The surgical management of thymic neoplasms includes open and minimally invasive approaches. Previous studies have compared these techniques, but application in practice remains varied. This systematic review and network meta-analysis (NMA) will adhere to the Preferred Reporting Items for Systematic Review and Meta-Analysis (PRISMA) checklist. MEDLINE, Embase, Cochrane Centrale and Scopus will be searched from inception to perform a systematic review, NMA and evidence appraisal using the Grading of Recommendations Assessment, Development and Evaluations and the Confidence in Network Meta-Analysis methodologies. Randomized controlled trials and cohort studies will be included.
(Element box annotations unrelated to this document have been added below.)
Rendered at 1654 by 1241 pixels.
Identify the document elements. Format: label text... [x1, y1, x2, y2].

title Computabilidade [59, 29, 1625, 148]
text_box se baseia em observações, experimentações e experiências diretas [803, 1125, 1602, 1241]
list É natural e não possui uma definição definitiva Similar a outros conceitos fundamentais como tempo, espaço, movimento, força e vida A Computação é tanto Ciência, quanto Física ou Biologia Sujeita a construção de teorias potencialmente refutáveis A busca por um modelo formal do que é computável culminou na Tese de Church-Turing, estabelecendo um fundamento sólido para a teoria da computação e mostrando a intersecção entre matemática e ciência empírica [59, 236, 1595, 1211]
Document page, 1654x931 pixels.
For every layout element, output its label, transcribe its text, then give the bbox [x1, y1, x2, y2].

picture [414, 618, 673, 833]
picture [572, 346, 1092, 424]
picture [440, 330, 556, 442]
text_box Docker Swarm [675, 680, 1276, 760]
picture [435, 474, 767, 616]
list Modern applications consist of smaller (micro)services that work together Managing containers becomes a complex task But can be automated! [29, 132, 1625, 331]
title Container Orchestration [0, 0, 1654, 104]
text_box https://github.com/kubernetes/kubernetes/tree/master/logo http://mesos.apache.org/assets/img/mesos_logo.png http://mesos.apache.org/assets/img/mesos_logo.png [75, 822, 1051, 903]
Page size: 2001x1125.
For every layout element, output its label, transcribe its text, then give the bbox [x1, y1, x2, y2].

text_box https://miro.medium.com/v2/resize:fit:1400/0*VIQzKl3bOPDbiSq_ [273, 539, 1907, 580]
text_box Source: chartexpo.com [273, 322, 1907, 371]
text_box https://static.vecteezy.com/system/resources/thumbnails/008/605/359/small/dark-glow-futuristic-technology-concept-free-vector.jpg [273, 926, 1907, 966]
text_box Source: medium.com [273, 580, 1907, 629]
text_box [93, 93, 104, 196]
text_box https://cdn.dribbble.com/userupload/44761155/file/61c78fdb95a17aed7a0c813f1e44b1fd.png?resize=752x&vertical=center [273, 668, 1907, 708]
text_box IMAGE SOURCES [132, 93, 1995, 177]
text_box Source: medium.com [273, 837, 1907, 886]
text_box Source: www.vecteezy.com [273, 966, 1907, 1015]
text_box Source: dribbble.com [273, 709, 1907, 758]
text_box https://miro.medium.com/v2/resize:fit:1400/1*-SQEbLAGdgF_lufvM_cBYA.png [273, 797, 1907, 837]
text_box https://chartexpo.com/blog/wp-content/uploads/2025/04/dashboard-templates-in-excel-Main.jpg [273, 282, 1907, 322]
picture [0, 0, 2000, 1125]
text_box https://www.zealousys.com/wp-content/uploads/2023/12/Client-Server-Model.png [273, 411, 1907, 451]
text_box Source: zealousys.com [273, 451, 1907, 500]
Full texts of any citation will be included if they assessed a minimum of two arms of any type of thymectomy technique, including open, video-assisted thoracoscopic surgery, or robotic-assisted thoracoscopic surgery thymectomy, for the treatment of thymic neoplasms such as thymoma, thymic carcinoma or thymic neuroendocrine tumors with or without myasthenia gravis. Studies assessing operative thymectomy techniques for benign disease will be excluded. Short- and long-term perioperative safety and oncologic outcomes will be compared between open versus video-assisted versus robotic-assisted thymectomy for the surgical management of thymic neoplasms. The Risk of Bias In Non-Randomized Studies—of Interventions tool will be used to assess the risk of bias in nonrandomized studies. We will conduct a frequentist fixed- and random-effects NMA using the graph theory approach for each outcome. Summary of odds ratios will be estimated for all dichotomous outcomes with their 95% confidence interval.